I notice the cam_eval_thres are set to 0.21, is there some reason to set this value?

And I notice the other repos will traversal the threshold from 0 to 0.6 (please see this link), in this way I can use the best threshold, but it use the segmentation label to evaluate the miou, it seems so triky and the segmentation label is in visible the weakly-supervised setting.

So I want to know the threshold is searched with the segmentation groundtruth or set by experience. This problem confused me for a long time.

Looking forward to your reply. Thanks!

Best Regards! Yun

zhaozhengChen commented 2 years ago

Thanks for your interest in our work!

We also follow the previous work to traverse the threshold (Please see Appendix).

As for how to set the threshold, I think it depends on the model architecture. A fixed value may be disadvantageous for certain methods. But as you said, the segmentation label should be invisible in the weakly-supervised setting. So I think it is an ill-posed task... (You can refer to this paper, they point out this problem in WSOL task)

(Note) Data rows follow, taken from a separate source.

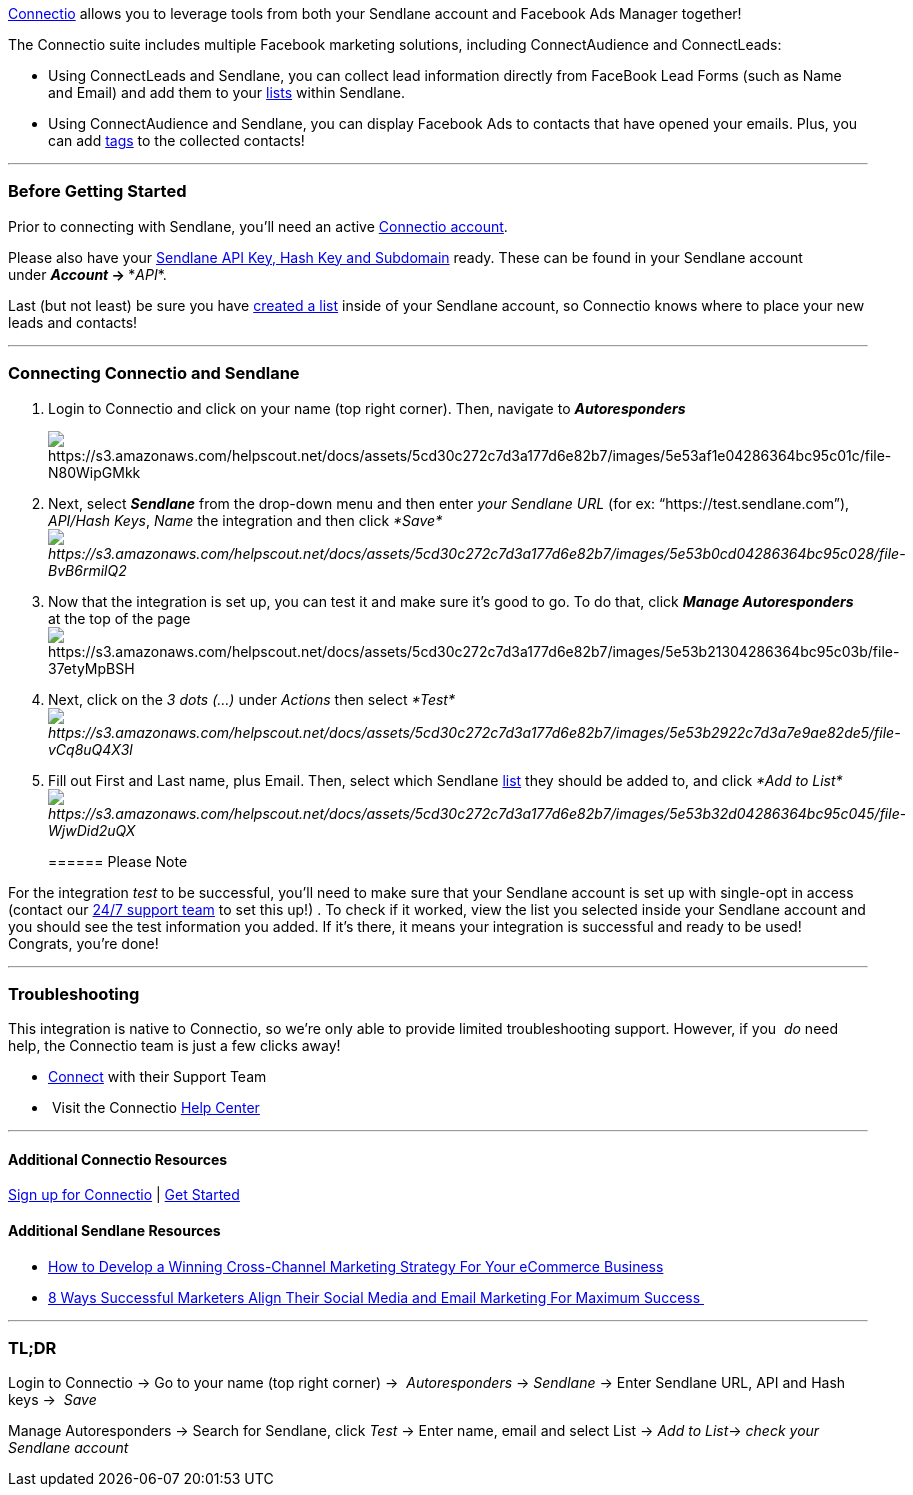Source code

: link:++https://sendlaneaff--emarky.thrivecart.com/connectleads/++[Connectio]
allows you to leverage tools from both your Sendlane account and
Facebook Ads Manager together! 

The Connectio suite includes multiple Facebook marketing solutions,
including ConnectAudience and ConnectLeads:

* Using ConnectLeads and Sendlane, you can collect lead information
directly from FaceBook Lead Forms (such as Name and Email) and add them
to your
https://help.sendlane.com/knowledgebase/capturing-contacts/[lists]
within Sendlane. 
* Using ConnectAudience and Sendlane, you can display Facebook Ads to
contacts that have opened your emails. Plus, you can add
https://help.sendlane.com/knowledgebase/tags/[tags] to the collected
contacts!

'''''

=== Before Getting Started

Prior to connecting with Sendlane, you'll need an active
link:++https://sendlaneaff--emarky.thrivecart.com/connectleads/++[Connectio
account].

Please also have your
https://help.sendlane.com/article/71-how-to-find-your-api-key-api-hash-key-and-subdomain[Sendlane
API Key&#44; Hash Key and Subdomain] ready. These can be found in your
Sendlane account under *_Account_ → **_API_*.

Last (but not least) be sure you have
https://help.sendlane.com/article/125-creating-a-list[created a list]
inside of your Sendlane account, so Connectio knows where to place your
new leads and contacts!

'''''

=== Connecting Connectio and Sendlane

. Login to Connectio and click on your name (top right corner). Then,
navigate to *_Autoresponders_*
+
image:https://s3.amazonaws.com/helpscout.net/docs/assets/5cd30c272c7d3a177d6e82b7/images/5e53af1e04286364bc95c01c/file-N80WipGMkk.png[https://s3.amazonaws.com/helpscout.net/docs/assets/5cd30c272c7d3a177d6e82b7/images/5e53af1e04286364bc95c01c/file-N80WipGMkk]
. Next, select *_Sendlane_* from the drop-down menu and then enter _your
Sendlane URL_ (for ex: “https://test.sendlane.com”), _API/Hash Keys_,
_Name_ the integration and then click
_*Save*image:https://s3.amazonaws.com/helpscout.net/docs/assets/5cd30c272c7d3a177d6e82b7/images/5e53b0cd04286364bc95c028/file-BvB6rmilQ2.png[https://s3.amazonaws.com/helpscout.net/docs/assets/5cd30c272c7d3a177d6e82b7/images/5e53b0cd04286364bc95c028/file-BvB6rmilQ2]_
. {blank}
+
Now that the integration is set up, you can test it and make sure it's
good to go. To do that, click *_Manage Autoresponders_* at the top of
the page
image:https://s3.amazonaws.com/helpscout.net/docs/assets/5cd30c272c7d3a177d6e82b7/images/5e53b21304286364bc95c03b/file-37etyMpBSH.png[https://s3.amazonaws.com/helpscout.net/docs/assets/5cd30c272c7d3a177d6e82b7/images/5e53b21304286364bc95c03b/file-37etyMpBSH]
. Next, click on the __3 dots (...) __under _Actions_ then
select _*Test*image:https://s3.amazonaws.com/helpscout.net/docs/assets/5cd30c272c7d3a177d6e82b7/images/5e53b2922c7d3a7e9ae82de5/file-vCq8uQ4X3l.png[https://s3.amazonaws.com/helpscout.net/docs/assets/5cd30c272c7d3a177d6e82b7/images/5e53b2922c7d3a7e9ae82de5/file-vCq8uQ4X3l]_
. Fill out First and Last name, plus Email. Then, select which Sendlane
https://help.sendlane.com/knowledgebase/capturing-contacts/[list] they
should be added to, and click _*Add to
List*image:https://s3.amazonaws.com/helpscout.net/docs/assets/5cd30c272c7d3a177d6e82b7/images/5e53b32d04286364bc95c045/file-WjwDid2uQX.png[https://s3.amazonaws.com/helpscout.net/docs/assets/5cd30c272c7d3a177d6e82b7/images/5e53b32d04286364bc95c045/file-WjwDid2uQX]_
+
====== Please Note

For the integration _test_ to be successful, you'll need to make sure
that your Sendlane account is set up with single-opt in access (contact
our https://www.sendlane.com/contact-us[24/7 support team] to set this
up!)
. To check if it worked, view the list you selected inside your Sendlane
account and you should see the test information you added. If it's
there, it means your integration is successful and ready to be used!
Congrats, you’re done! 

'''''

=== Troubleshooting

This integration is native to Connectio, so we're only able to provide
limited troubleshooting support. However, if you  _do_ need help,
the Connectio team is just a few clicks away!

* https://support.connectio.io/support/home[Connect] with their Support
Team
*  Visit the Connectio https://app.connectio.io/course/index/[Help
Center]

'''''

==== Additional Connectio Resources

link:++https://sendlaneaff--emarky.thrivecart.com/connectleads/++[Sign
up for Connectio] |
https://support.connectio.io/support/solutions/articles/4000075776-how-to-get-started-with-facebook-lead-ads-on-connectleads-[Get
Started]

==== Additional Sendlane Resources

* https://www.sendlane.com/blog-posts/cross-channel-marketing-for-ecommerce[How
to Develop a Winning Cross-Channel Marketing Strategy For Your eCommerce
Business]
* https://www.sendlane.com/blog-posts/8-ways-marketers-align-social-and-email[8
Ways Successful Marketers Align Their Social Media and Email Marketing
For Maximum Success ]

'''''

=== TL;DR

Login to Connectio → Go to your name (top right corner) → 
_Autoresponders_ → _Sendlane_ → Enter Sendlane URL, API and Hash
keys →  _Save_ 

Manage Autoresponders → Search for Sendlane, click _Test_ → Enter name,
email and select List → __Add to List__→ _check your Sendlane account_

Muyun99 commented 2 years ago

Thanks for your reply, I understand the whole pipeline more, and the paper you provided is really helpful.

And other question is, do you have some idea about threshold selection under the setting of real situation without segmentation groundtruth?

Maybe one way is to label a valid segmentation dataset for this hyperparameter selection. But if given a few labeled samples, the performance of semi-supervised segmentation or few-shot segmentation would be better? I am not sure

So it`s really awkward to weakly-supervised segmentation setting because of the threshold selection.

zhaozhengChen commented 2 years ago

I think it's a feasible way.

I'm not familiar with semi-supervised or few-shot... In AdvCAM, they achieved SOTA performance in both WSSS and SSSS. You may refer to their paper.

Muyun99 commented 2 years ago

Okay, thanks for your information. Nice work!